*Exercise description*
Once you reach the line containing "Table 2. Meta-analysis" in the data below, restate each line word for word up to and including the one containing "Figure 24. Cavitation".

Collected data
Segment Open

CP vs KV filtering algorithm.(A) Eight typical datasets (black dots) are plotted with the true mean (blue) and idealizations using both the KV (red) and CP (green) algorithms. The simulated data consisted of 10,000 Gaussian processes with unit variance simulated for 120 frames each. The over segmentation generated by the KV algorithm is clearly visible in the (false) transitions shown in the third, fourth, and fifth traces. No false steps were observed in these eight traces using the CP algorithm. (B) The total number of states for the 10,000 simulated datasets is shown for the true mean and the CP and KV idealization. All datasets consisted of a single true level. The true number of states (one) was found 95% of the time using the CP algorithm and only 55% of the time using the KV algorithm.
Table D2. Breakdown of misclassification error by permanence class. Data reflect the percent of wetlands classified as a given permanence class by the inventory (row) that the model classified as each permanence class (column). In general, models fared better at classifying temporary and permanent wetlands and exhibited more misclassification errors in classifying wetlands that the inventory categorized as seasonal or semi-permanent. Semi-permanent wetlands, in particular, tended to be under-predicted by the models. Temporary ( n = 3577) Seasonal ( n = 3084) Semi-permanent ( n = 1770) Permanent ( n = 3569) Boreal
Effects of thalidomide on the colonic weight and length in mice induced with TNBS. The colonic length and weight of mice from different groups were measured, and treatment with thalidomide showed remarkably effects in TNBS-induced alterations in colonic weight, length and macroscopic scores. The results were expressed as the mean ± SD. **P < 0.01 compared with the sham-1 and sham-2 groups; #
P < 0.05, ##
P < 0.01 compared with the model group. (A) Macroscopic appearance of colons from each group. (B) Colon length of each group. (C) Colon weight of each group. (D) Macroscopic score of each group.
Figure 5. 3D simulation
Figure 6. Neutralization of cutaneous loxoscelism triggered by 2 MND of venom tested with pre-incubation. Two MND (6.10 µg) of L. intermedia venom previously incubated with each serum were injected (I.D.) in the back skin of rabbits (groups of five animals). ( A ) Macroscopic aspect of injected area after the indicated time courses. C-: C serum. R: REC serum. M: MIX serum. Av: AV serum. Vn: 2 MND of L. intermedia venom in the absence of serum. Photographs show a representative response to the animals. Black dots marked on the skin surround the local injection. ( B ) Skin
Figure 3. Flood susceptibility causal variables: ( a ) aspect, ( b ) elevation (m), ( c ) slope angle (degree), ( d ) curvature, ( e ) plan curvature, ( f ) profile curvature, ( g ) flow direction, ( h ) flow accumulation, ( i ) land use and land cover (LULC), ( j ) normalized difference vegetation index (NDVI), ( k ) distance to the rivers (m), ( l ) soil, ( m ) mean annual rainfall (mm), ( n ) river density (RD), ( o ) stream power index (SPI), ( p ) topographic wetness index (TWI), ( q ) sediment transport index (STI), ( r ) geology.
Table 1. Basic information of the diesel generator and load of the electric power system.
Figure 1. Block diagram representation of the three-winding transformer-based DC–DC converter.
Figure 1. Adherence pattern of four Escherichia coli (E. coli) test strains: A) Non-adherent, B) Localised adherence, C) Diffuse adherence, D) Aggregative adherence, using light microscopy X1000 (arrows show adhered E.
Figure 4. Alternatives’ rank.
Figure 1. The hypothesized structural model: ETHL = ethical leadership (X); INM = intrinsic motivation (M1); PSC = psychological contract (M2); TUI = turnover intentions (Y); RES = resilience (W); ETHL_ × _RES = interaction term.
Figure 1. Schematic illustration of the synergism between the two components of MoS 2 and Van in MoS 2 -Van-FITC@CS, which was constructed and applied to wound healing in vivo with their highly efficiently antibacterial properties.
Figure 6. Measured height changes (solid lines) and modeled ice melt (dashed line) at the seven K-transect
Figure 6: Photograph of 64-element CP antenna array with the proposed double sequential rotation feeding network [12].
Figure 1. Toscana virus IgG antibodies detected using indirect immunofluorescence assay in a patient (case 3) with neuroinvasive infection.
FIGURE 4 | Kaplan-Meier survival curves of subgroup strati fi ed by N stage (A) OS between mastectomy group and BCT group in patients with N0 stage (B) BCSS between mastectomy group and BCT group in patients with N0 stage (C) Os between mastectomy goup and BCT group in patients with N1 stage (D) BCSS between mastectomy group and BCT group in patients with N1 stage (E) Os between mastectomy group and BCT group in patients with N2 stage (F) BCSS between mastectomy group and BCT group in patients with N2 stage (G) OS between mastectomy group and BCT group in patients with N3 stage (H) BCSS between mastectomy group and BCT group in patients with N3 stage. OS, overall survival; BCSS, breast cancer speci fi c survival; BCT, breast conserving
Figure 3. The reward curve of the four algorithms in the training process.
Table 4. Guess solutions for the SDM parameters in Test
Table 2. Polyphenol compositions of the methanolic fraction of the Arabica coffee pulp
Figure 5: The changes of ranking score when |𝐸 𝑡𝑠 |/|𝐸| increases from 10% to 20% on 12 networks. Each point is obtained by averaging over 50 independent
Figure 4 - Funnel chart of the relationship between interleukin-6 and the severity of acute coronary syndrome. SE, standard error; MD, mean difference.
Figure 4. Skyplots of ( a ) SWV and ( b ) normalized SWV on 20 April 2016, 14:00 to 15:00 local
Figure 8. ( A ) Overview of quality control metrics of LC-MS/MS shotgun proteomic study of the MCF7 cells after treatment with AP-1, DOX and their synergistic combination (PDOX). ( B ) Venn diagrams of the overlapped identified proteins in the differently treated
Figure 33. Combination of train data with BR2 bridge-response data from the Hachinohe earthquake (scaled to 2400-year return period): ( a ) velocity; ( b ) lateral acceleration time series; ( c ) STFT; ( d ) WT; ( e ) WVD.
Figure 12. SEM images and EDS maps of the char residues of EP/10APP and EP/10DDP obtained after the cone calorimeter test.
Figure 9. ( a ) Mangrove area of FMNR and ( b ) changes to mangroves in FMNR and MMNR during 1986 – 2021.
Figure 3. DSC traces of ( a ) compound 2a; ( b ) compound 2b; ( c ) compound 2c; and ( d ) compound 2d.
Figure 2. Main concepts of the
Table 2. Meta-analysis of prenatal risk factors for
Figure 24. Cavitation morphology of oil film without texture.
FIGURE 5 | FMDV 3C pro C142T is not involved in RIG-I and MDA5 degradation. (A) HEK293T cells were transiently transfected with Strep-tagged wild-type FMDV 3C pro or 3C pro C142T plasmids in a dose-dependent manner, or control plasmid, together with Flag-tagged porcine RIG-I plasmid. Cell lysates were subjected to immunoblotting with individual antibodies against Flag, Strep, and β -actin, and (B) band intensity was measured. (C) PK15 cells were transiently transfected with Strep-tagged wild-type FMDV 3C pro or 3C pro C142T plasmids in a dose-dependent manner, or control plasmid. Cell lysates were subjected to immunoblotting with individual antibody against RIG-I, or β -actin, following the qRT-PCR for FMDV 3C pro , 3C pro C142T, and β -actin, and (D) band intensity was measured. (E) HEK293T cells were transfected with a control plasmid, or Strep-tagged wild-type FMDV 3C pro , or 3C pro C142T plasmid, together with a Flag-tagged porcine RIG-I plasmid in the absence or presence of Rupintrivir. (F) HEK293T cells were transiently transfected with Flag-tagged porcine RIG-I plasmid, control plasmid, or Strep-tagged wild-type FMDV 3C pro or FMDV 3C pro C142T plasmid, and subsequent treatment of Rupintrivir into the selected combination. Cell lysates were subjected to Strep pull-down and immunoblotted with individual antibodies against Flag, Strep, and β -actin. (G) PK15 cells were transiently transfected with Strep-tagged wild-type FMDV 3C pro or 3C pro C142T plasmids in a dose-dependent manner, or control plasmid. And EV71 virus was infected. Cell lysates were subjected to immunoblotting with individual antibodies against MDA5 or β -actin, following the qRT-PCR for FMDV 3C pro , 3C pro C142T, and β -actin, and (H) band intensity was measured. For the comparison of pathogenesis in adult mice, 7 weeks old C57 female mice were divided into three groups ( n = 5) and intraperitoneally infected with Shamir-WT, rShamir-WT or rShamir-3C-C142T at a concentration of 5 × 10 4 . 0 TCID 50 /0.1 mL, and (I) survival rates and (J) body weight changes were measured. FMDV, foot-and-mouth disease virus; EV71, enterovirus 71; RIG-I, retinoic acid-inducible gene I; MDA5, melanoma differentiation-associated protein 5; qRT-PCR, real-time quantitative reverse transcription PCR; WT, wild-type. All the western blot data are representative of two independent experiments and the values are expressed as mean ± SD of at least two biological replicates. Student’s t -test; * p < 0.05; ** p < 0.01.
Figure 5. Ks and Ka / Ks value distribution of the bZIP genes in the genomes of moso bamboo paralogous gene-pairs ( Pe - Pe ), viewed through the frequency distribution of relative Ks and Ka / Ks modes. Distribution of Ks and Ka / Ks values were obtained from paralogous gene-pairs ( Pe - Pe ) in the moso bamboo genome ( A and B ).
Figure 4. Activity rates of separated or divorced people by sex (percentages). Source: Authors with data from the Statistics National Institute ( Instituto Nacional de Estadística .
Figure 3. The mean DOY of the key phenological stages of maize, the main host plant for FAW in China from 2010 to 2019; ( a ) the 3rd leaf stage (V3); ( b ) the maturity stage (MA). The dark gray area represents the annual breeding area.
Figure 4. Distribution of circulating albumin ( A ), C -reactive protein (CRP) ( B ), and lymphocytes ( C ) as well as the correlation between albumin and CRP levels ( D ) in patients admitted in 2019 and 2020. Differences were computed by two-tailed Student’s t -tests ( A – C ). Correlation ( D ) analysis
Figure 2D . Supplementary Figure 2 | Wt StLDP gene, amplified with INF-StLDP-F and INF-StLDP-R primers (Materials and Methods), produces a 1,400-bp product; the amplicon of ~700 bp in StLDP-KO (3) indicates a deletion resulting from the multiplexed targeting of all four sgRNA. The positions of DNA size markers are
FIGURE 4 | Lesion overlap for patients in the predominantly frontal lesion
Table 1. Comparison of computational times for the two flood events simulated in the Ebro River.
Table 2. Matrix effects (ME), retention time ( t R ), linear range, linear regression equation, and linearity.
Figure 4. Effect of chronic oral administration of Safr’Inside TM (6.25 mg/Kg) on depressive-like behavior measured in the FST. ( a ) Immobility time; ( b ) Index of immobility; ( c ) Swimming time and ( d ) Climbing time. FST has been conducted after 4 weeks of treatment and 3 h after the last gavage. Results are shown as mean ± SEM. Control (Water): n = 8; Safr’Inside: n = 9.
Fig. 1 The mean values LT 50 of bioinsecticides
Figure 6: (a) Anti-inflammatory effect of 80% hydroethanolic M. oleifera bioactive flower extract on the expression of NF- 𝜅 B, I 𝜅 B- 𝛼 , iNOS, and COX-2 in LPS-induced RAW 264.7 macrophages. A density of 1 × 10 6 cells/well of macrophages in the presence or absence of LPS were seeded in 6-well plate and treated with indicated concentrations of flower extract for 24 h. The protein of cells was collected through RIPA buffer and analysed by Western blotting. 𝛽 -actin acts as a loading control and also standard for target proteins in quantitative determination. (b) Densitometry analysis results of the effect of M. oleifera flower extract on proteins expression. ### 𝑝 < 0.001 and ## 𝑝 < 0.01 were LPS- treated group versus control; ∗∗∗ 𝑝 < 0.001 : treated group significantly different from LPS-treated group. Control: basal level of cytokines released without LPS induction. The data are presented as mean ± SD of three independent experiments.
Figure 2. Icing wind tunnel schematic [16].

Segment Closed

*Answer to this task*
Table 2. Meta-analysis of prenatal risk factors for
Figure 24. Cavitation morphology of oil film without texture.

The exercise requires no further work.